AIM OF THE EXERCISE: Word for word, return the lines below from the first through the line that has "From the hospital-stay", dropping the pictures.

++++ SOURCE DATA ++++

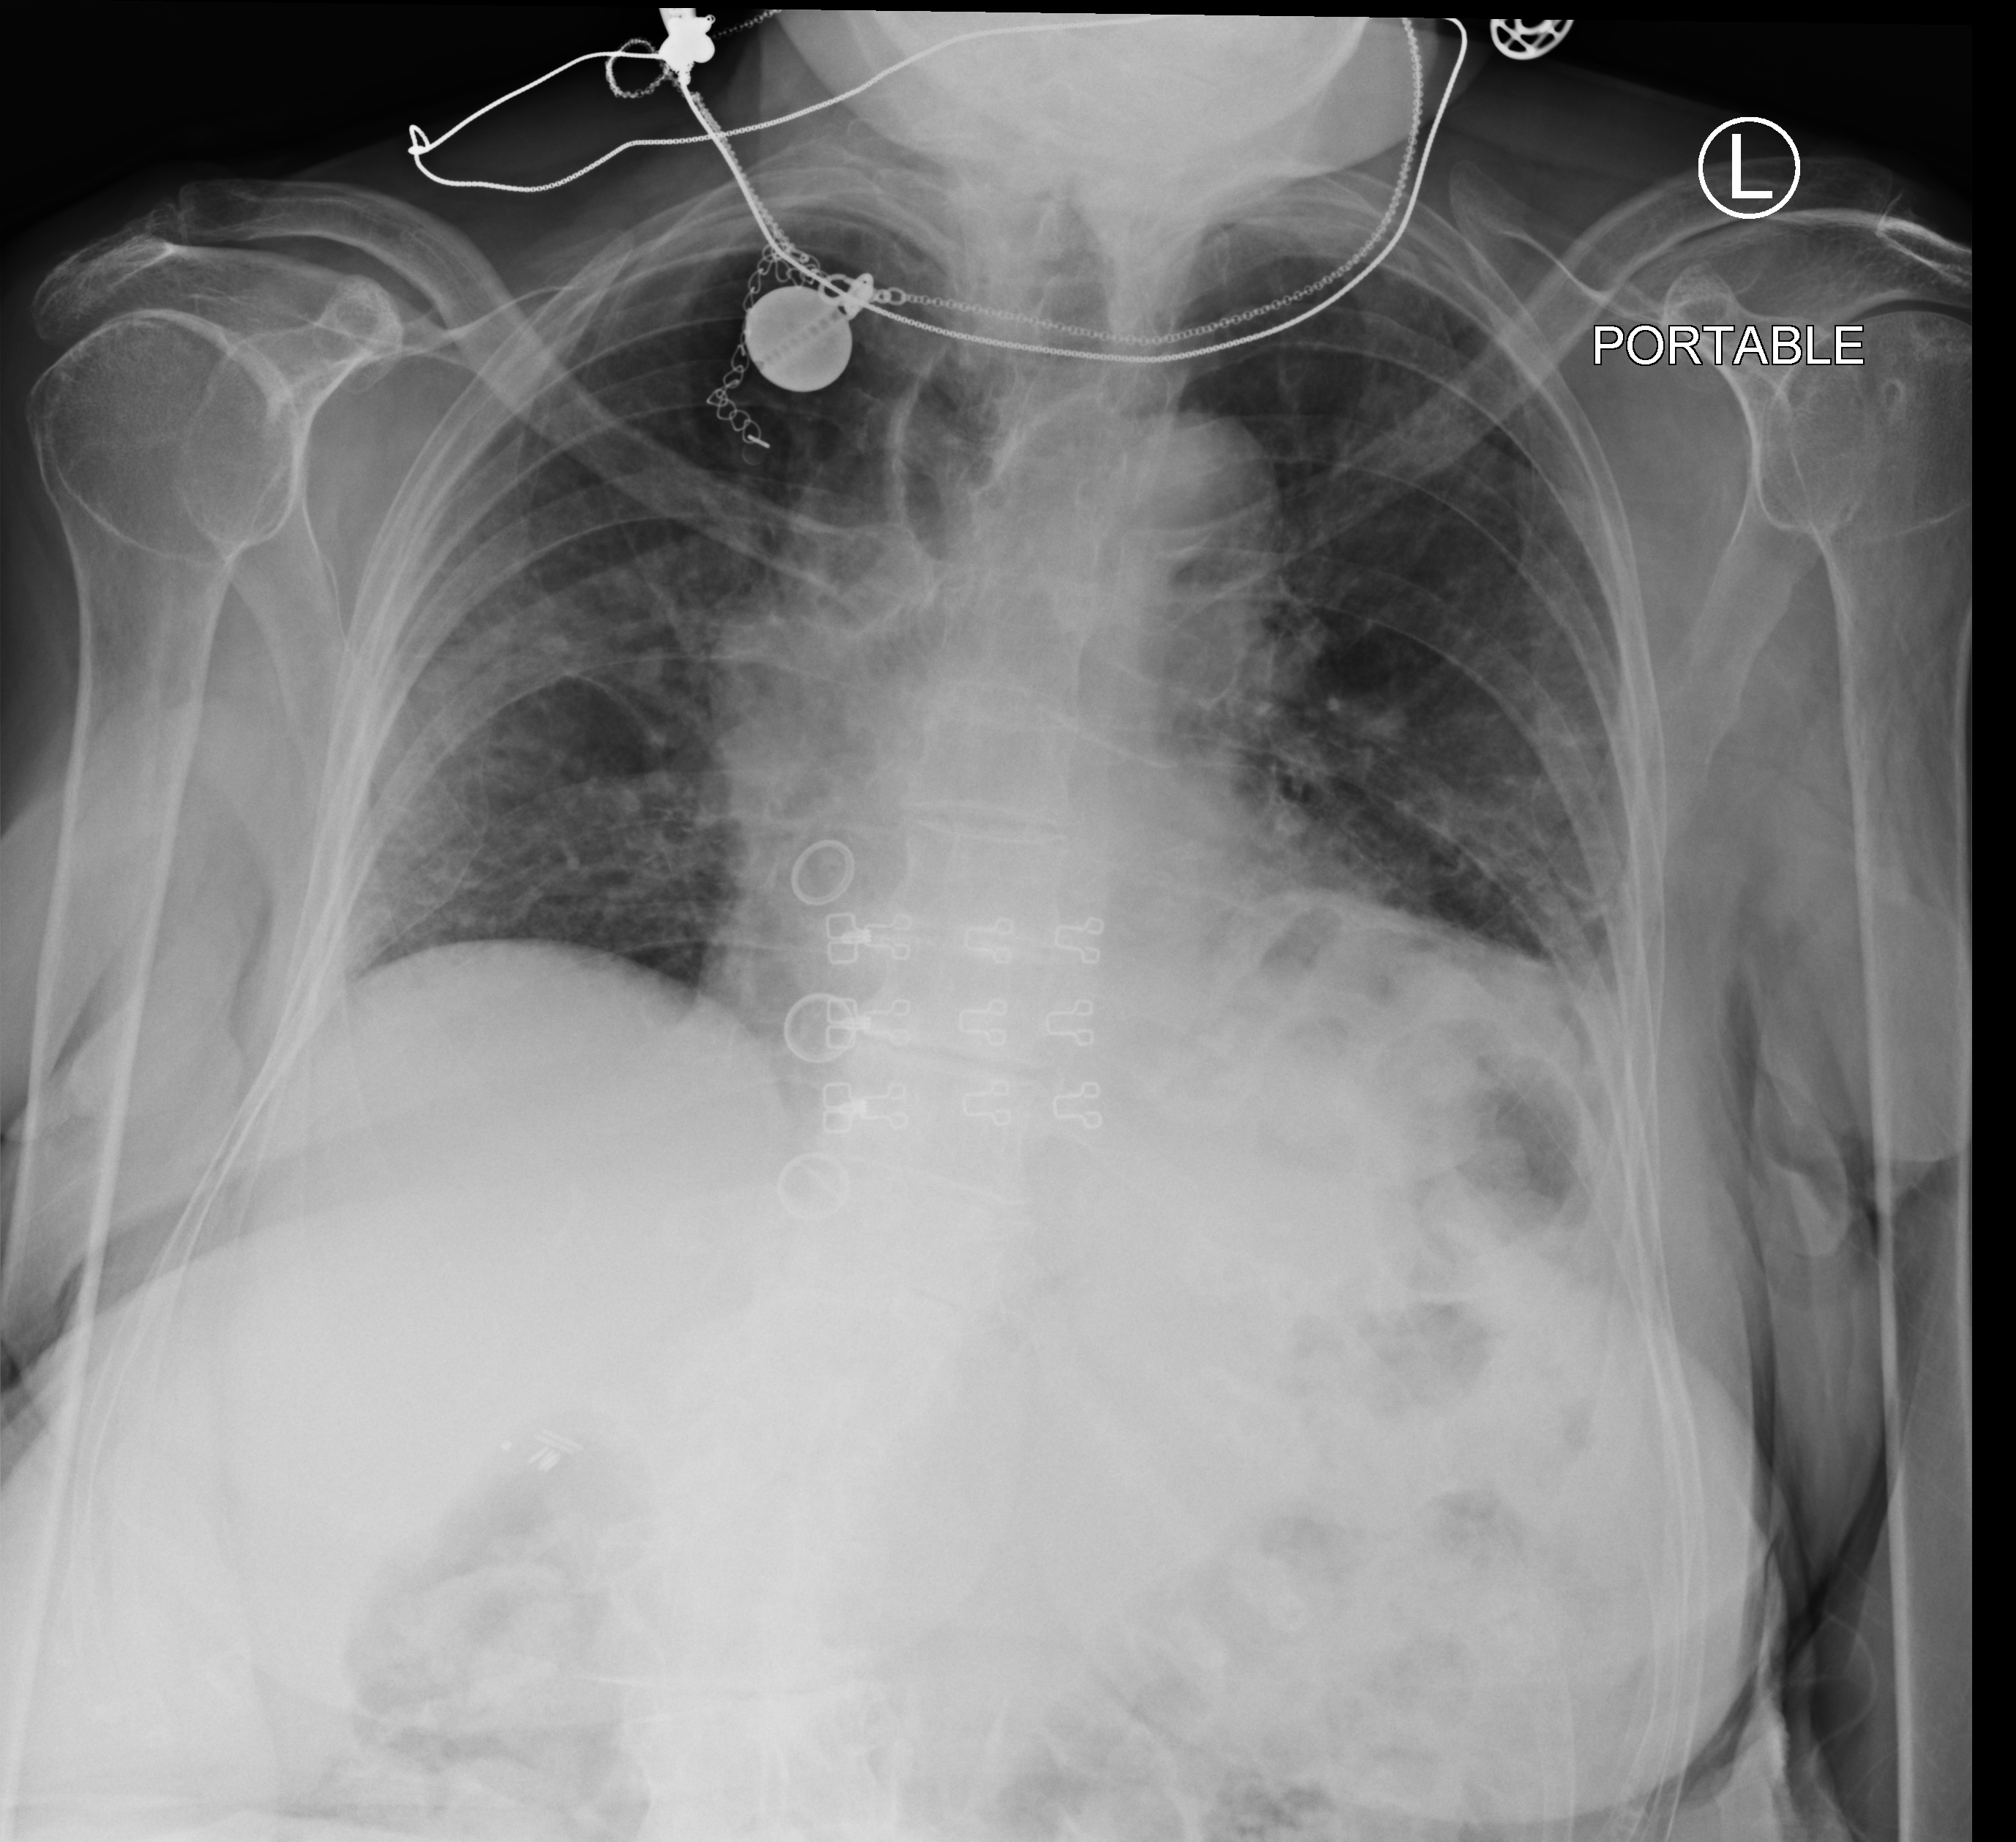
Bedside chest radiograph (computed radiography), anteroposterior (AP) projection. Patient hospitalised with COVID-19; female, aged 75–90 years.
From the hospital-stay record, not from the radiograph (when in the stay this image was taken is not recorded): admitted to intensive care during this hospital stay: no.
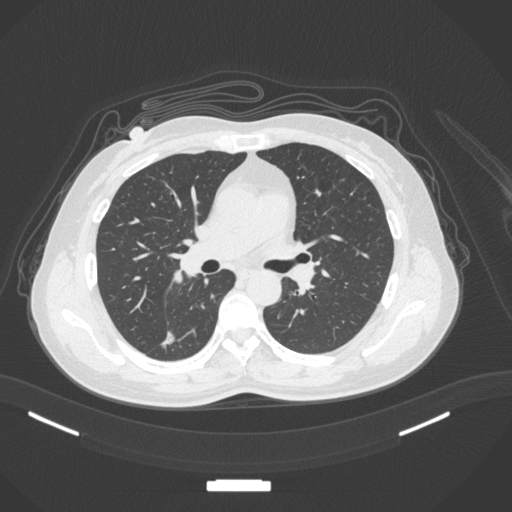
Chest CT, one axial slice. Position 178 of 352 along the scan axis. Lung window (W 1500 / L -600 HU). 1 mm slice thickness. 512 × 512 image matrix, field of view 400 × 400 mm. Female patient, age 55 years. Case-level facts recorded for this patient, not image findings: clinical TNM (as recorded): T1c N1 M0.
Annotated regions visible in this slice (rectangle marked by the reading radiologist):
- lung tumour (recorded histology: adenocarcinoma): bounding box [x1, y1, x2, y2] px = [155, 330, 182, 353]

++++

SOLUTION TO THIS TASK:
Bedside chest radiograph (computed radiography), anteroposterior (AP) projection. Patient hospitalised with COVID-19; female, aged 75–90 years.
From the hospital-stay record, not from the radiograph (when in the stay this image was taken is not recorded): admitted to intensive care during this hospital stay: no.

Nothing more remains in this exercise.